Administration of a bolus dose of the anticoagulant drug abciximab into the coronary artery involved in causing a certain type of heart attack among patients who were undergoing a percutaneous coronary intervention and also receiving another anticoagulant resulted in reduction in the size of damage to the heart muscle at 30 days, while a procedure that involved use of a catheter to remove the blood clot blocking that coronary artery did not produce these results, according to a study appearing in JAMA. The study is being published early online to coincide with its presentation at the American College of Cardiology's annual scientific sessions.
"Primary percutaneous coronary intervention [PCI; procedures such as balloon angioplasty or stent placement used to open narrowed coronary arteries] is widely accepted as the most effective reperfusion [restoration of blood flow] modality for ST-segment elevation myocardial infarction [STEMI; a certain pattern on an electrocardiogram following a heart attack]. However, myocardial recovery after primary PCI is often suboptimal despite restoration of coronary blood flow, in part due to thrombus embolization [small blood clots blocking the arteries] resulting in impaired microvascular perfusion [blood flow]," according to background information in the article. Two strategies proposed to reduce this complication after PCI include bolus (large dose) infusion of intracoronary abciximab and manual thrombus aspiration (use of a catheter for removal of a clot). "However, conflicting results have been reported as to whether intracoronary abciximab and manual aspiration thrombectomy reduce infarct [heart muscle damage] size or improve clinical outcomes, in part because of differences in patient selection, devices, and study methodology."
Gregg W. Stone, M.D., of Columbia University Medical Center and New YorkPresbyterian Hospital, New York, and colleague investigated whether bolus intracoronary abciximab, manual aspiration thrombectomy, or both would reduce infarct size in high-risk patients with STEMI. The study, conducted between November 2009 and December 2011, included 452 patients presenting at 37 sites in 6 countries within 4 hours of STEMI due to blockage in a certain area of the heart (proximal or mid left anterior descending artery occlusion) undergoing primary PCI with the anticoagulant bivalirudin. The patients were randomized to bolus intracoronary abciximab delivered locally (via a drug delivery catheter) at the infarct lesion site vs. no abciximab and to manual aspiration thrombectomy vs. no thrombectomy. Infarct size was assessed at 30 days by cardiac magnetic resonance imaging (cMRI).
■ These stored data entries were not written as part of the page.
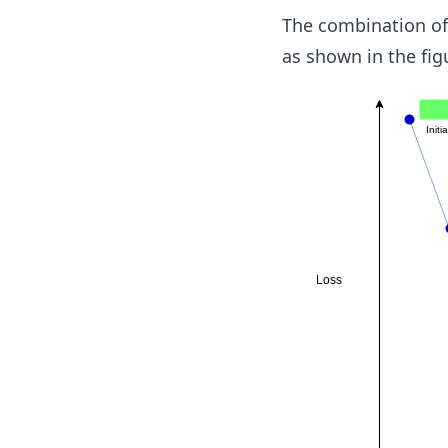
The combination of 
as shown in the fig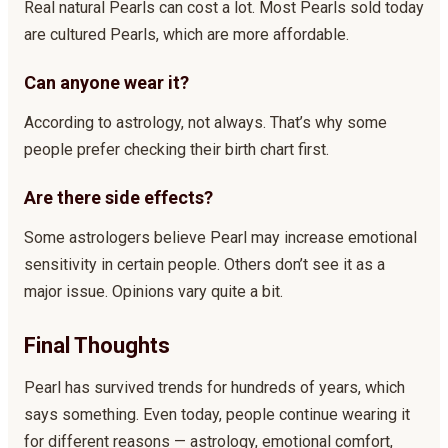
Real natural Pearls can cost a lot. Most Pearls sold today
are cultured Pearls, which are more affordable.
Can anyone wear it?
According to astrology, not always. That’s why some
people prefer checking their birth chart first.
Are there side effects?
Some astrologers believe Pearl may increase emotional
sensitivity in certain people. Others don’t see it as a
major issue. Opinions vary quite a bit.
Final Thoughts
Pearl has survived trends for hundreds of years, which
says something. Even today, people continue wearing it
for different reasons — astrology, emotional comfort,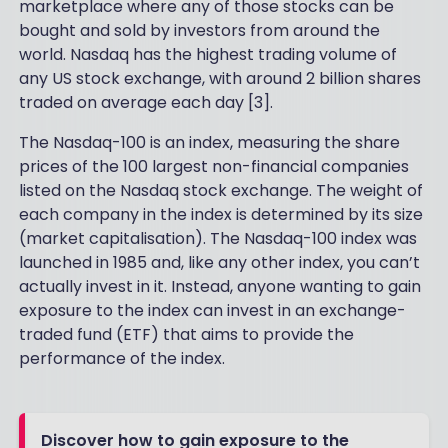
marketplace where any of those stocks can be
bought and sold by investors from around the
world. Nasdaq has the highest trading volume of
any US stock exchange, with around 2 billion shares
traded on average each day [3].
The Nasdaq-100 is an index, measuring the share
prices of the 100 largest non-financial companies
listed on the Nasdaq stock exchange. The weight of
each company in the index is determined by its size
(market capitalisation). The Nasdaq-100 index was
launched in 1985 and, like any other index, you can’t
actually invest in it. Instead, anyone wanting to gain
exposure to the index can invest in an exchange-
traded fund (ETF) that aims to provide the
performance of the index.
Discover how to gain exposure to the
Evaluable cMRI results at 30 days were present in 181 and 172 patients randomized to intracoronary abciximab vs. no abciximab, respectively, and in 174 and 179 patients randomized to manual aspiration vs. no aspiration, respectively. The researchers found that patients randomized to intracoronary abciximab compared with no abciximab had a significant decrease in infarct size measured as a percentage of total myocardial mass (median [midpoint], 15.1 percent vs. 17.9 percent) and absolute infarct mass (median, 18.7 g vs. 24.0 g), but not in abnormal wall motion (the movement of the wall of the heart during contraction) score. Patients randomized to aspiration thrombectomy vs. no aspiration had no significant difference in infarct size (median, 17.0 percent vs. median, 17.3 percent), absolute infarct mass (median, 20.3 g vs. 21.0 g), or abnormal wall motion score.
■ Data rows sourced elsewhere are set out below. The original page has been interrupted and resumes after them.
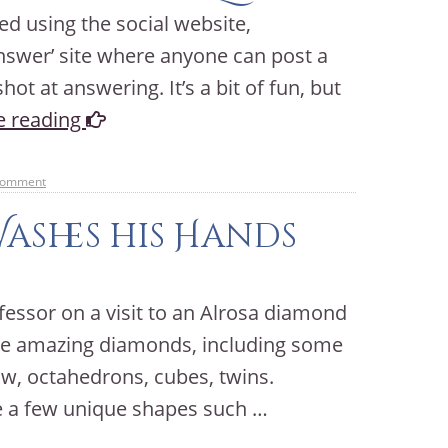
ted using the social website,
answer’ site where anyone can post a
ot at answering. It’s a bit of fun, but
e reading
comment
Washes his Hands
fessor on a visit to an Alrosa diamond
ome amazing diamonds, including some
ow, octahedrons, cubes, twins.
e a few unique shapes such …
"The principal findings from this multicenter, prospective, randomized trial in patients presenting early in the course of a large evolving anterior STEMI undergoing primary PCI with bivalirudin anticoagulation are as follows: (1) bolus intracoronary abciximab delivered to the infarct lesion site significantly but modestly reduced the primary end point of infarct size at 30 days; (2) in contrast, manual aspiration thrombectomy did not significantly reduce infarct size; and (3) indices of myocardial reperfusion, ST-segment resolution, and 30-day clinical event rates were not significantly different between the randomized groups," the authors conclude.